> [WHAT IS EXPECTED]:
Set down each of the records below exactly as it reads. No pictures go into the copy.

--- SUPPLIED INFORMATION Enclosed Below ---

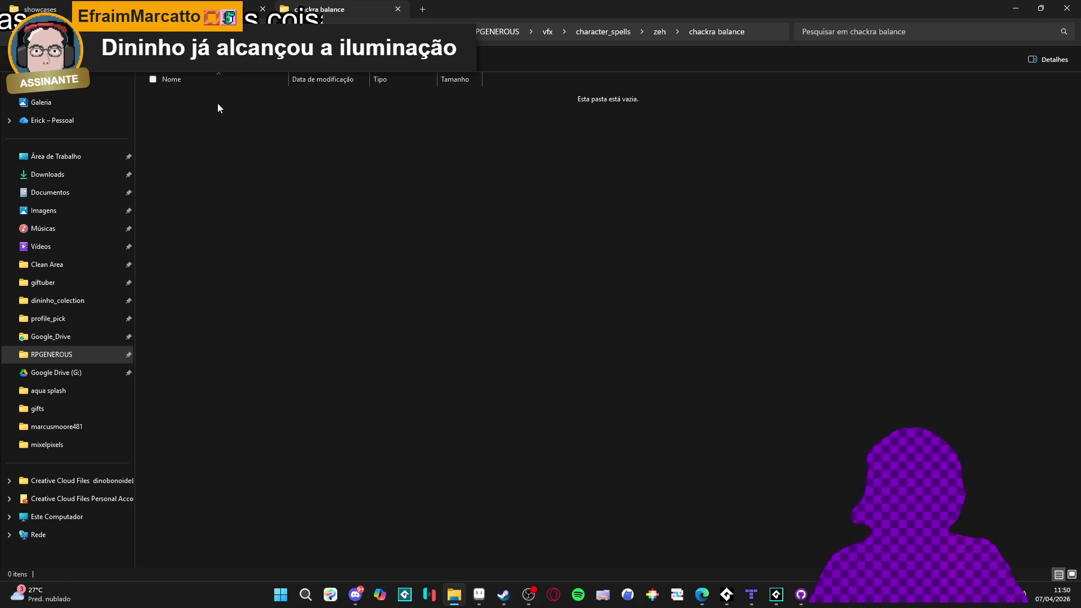
key(alt+Left)
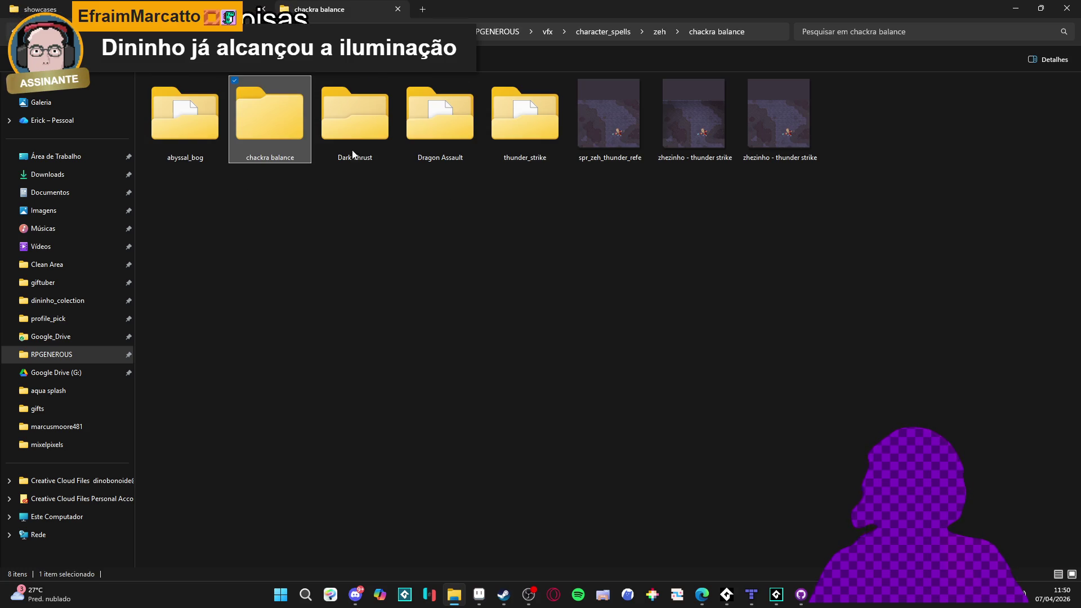
double_click(201, 110)
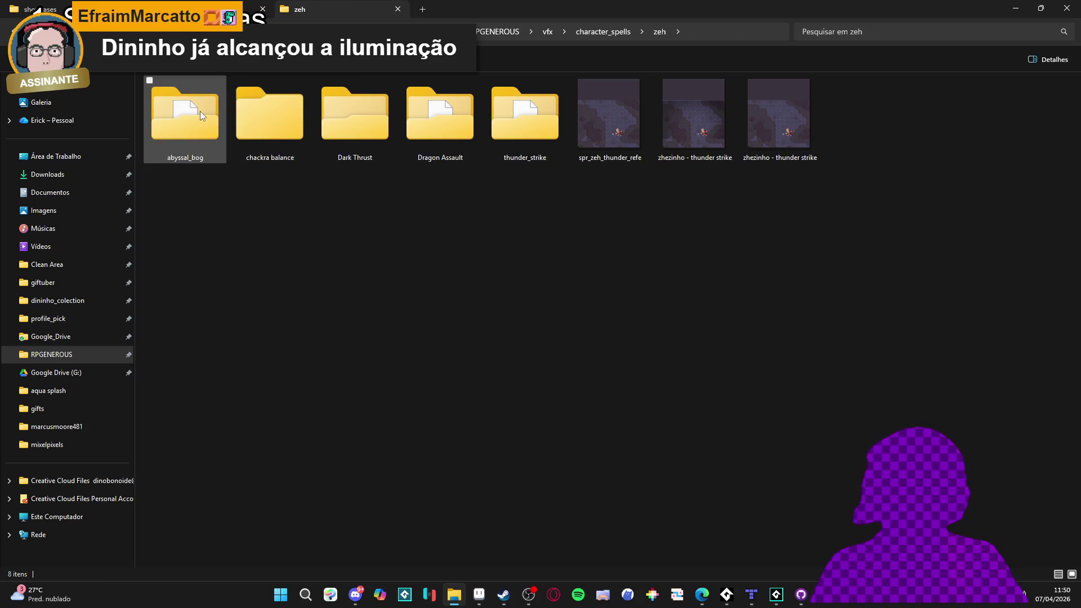
ctrl+scroll(342, 220, up, 4)
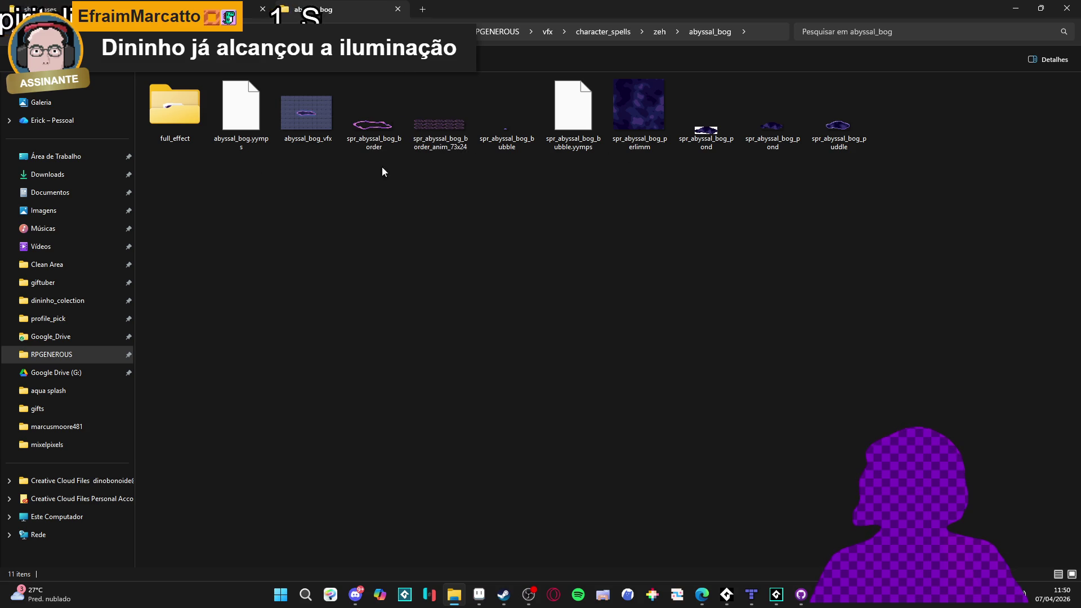
double_click(306, 113)
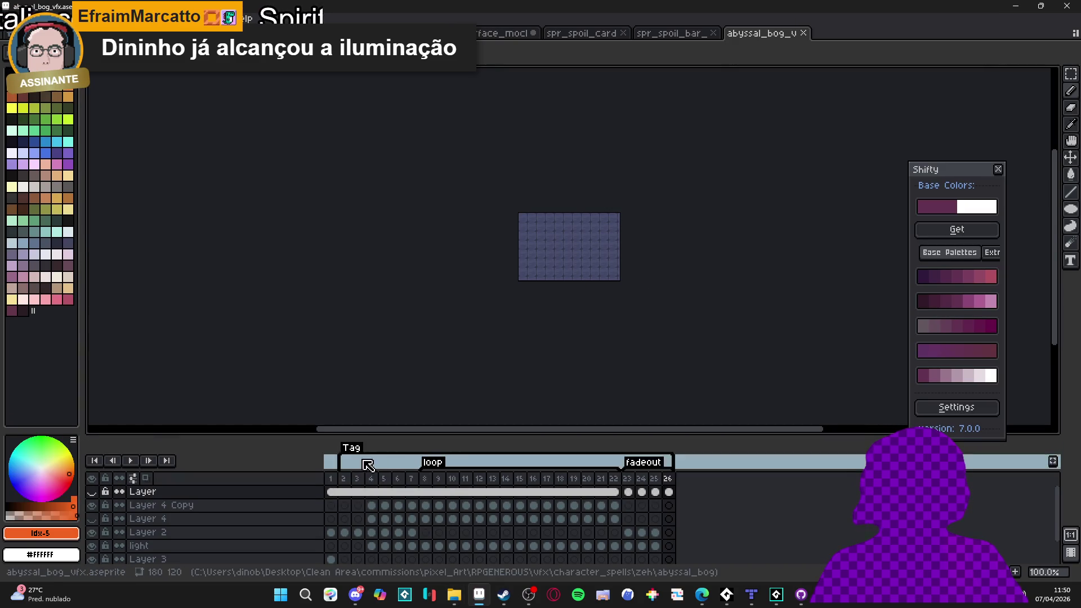
click(92, 492)
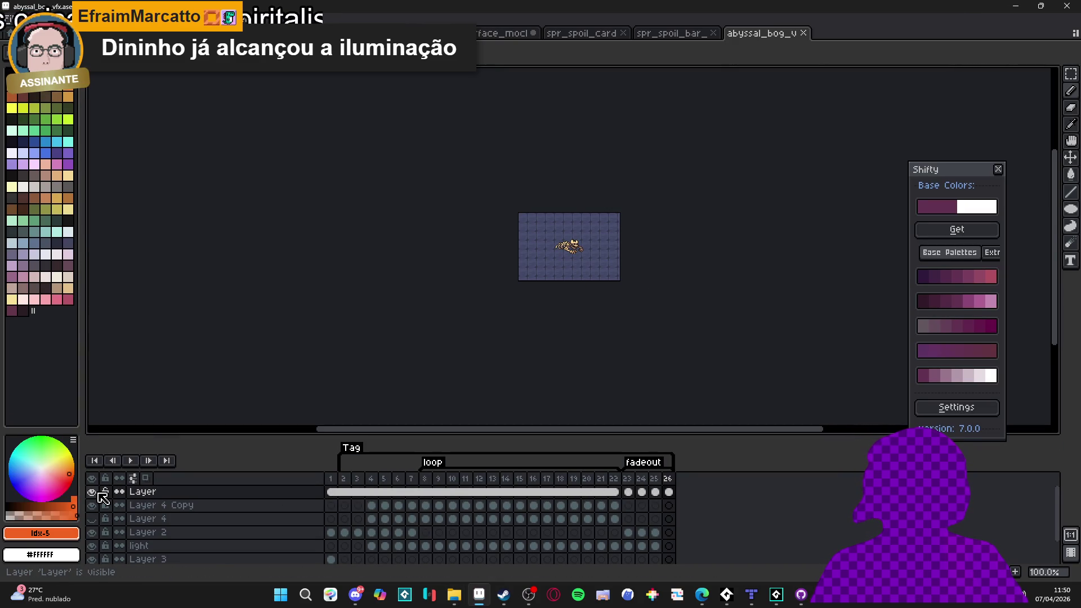
scroll(458, 309, up, 2)
scroll(458, 309, down, 1)
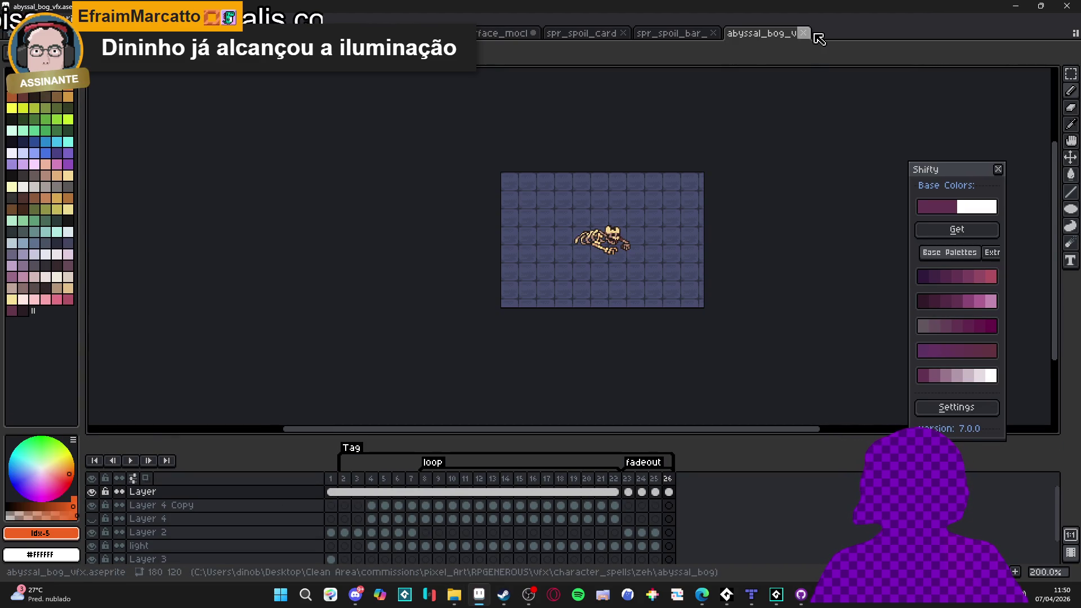
click(803, 33)
click(454, 594)
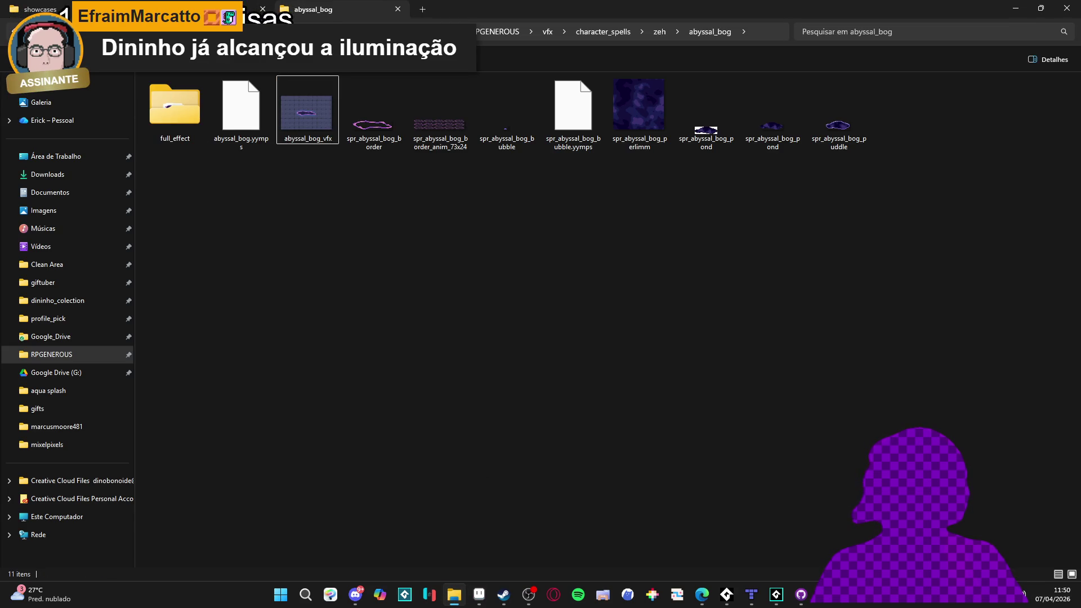
Peek into chackra balance, then view dark_thrust_no_pos.gif from the Dark Thrust folder and close it
key(BackSpace)
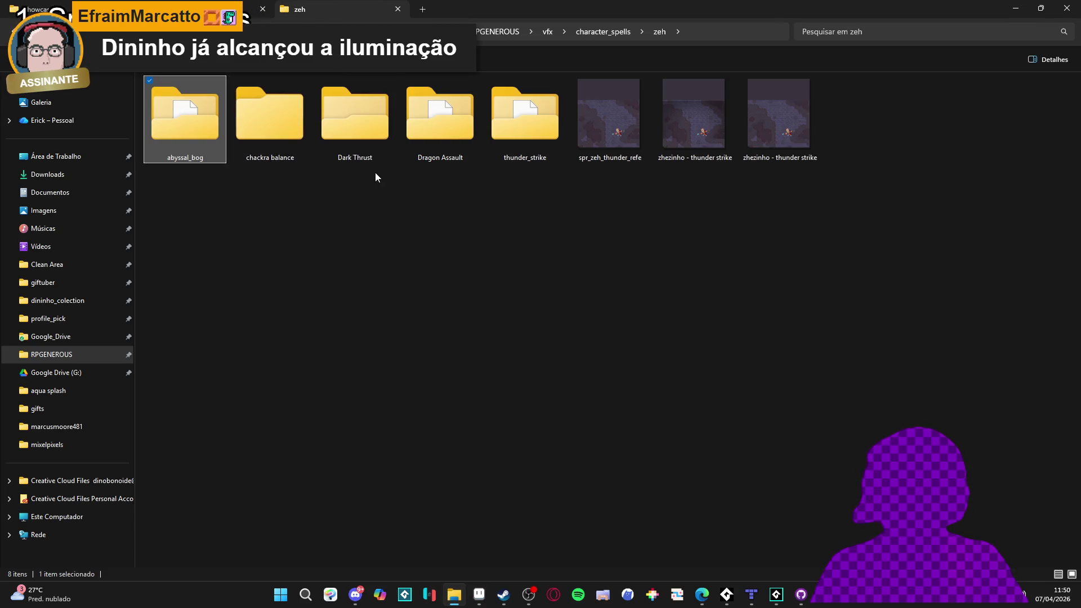
double_click(271, 124)
key(BackSpace)
double_click(357, 149)
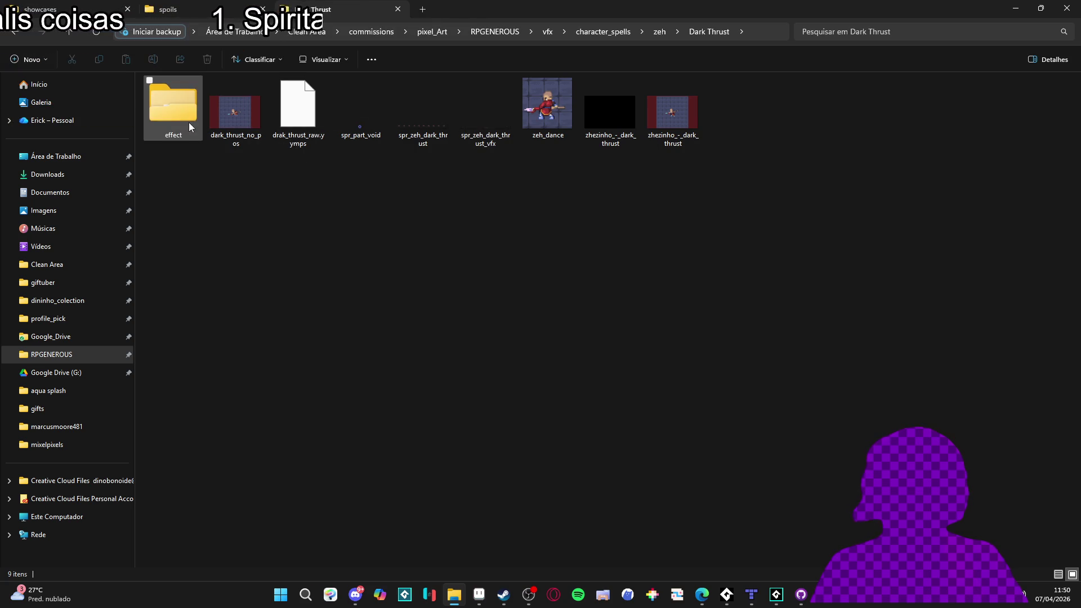
double_click(234, 110)
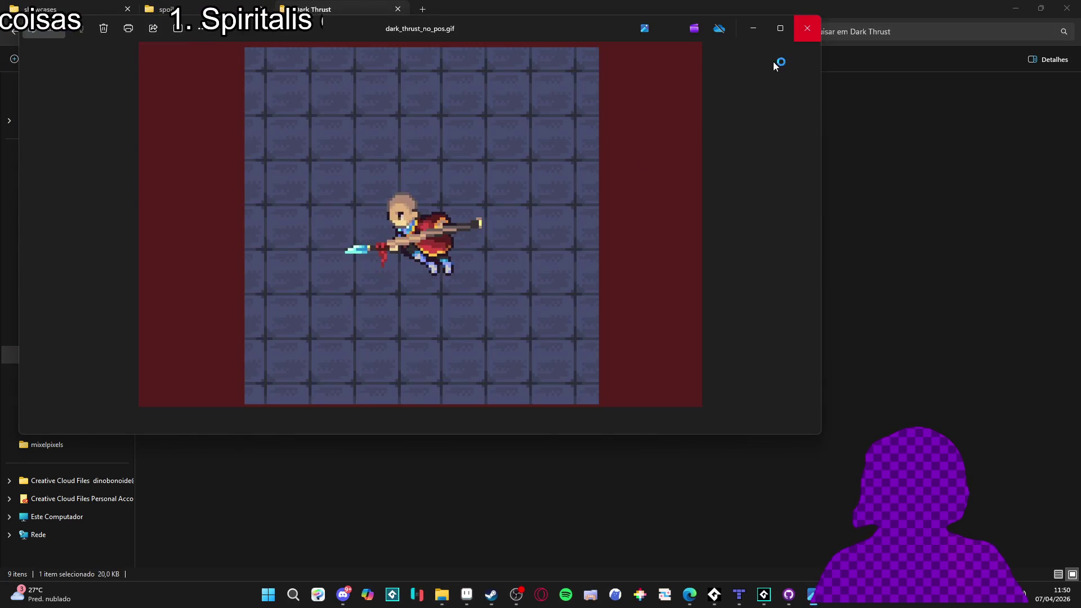
click(808, 28)
Open the Dark Thrust sprite in Aseprite and set visibility so only Layer 0 shows
double_click(611, 113)
scroll(588, 248, up, 2)
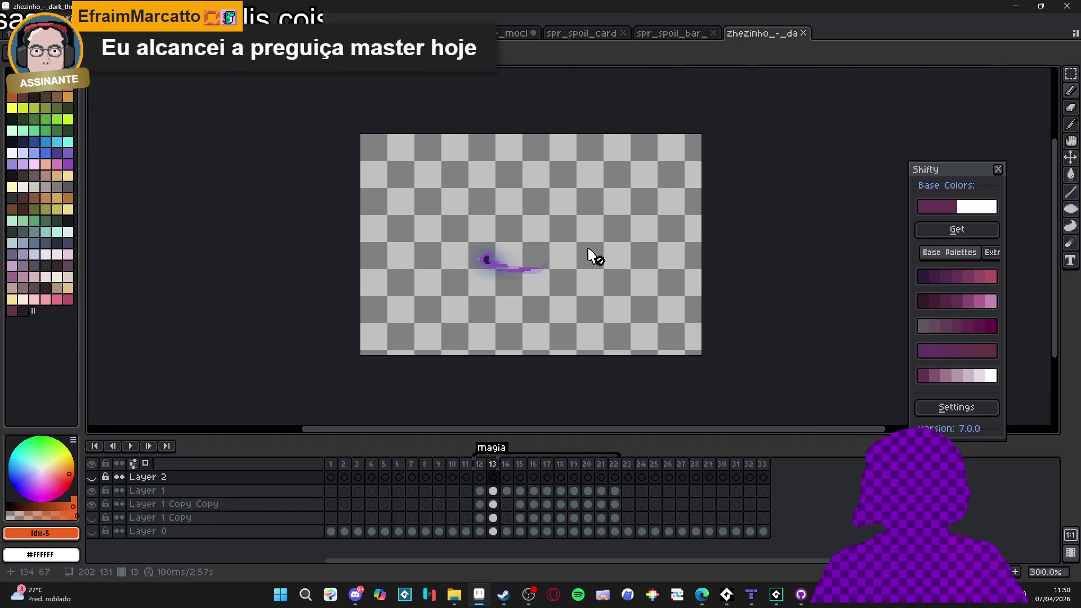
click(92, 531)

--- End of Enclosed SUPPLIED INFORMATION ---

> [SOLVED PROBLEM]:
key(alt+Left)
double_click(201, 110)
ctrl+scroll(342, 220, up, 4)
double_click(306, 113)
click(92, 492)
scroll(458, 309, up, 2)
scroll(458, 309, down, 1)
click(803, 33)
click(454, 594)
Peek into chackra balance, then view dark_thrust_no_pos.gif from the Dark Thrust folder and close it
key(BackSpace)
double_click(271, 124)
key(BackSpace)
double_click(357, 149)
double_click(234, 110)
click(808, 28)
Open the Dark Thrust sprite in Aseprite and set visibility so only Layer 0 shows
double_click(611, 113)
scroll(588, 248, up, 2)
click(92, 531)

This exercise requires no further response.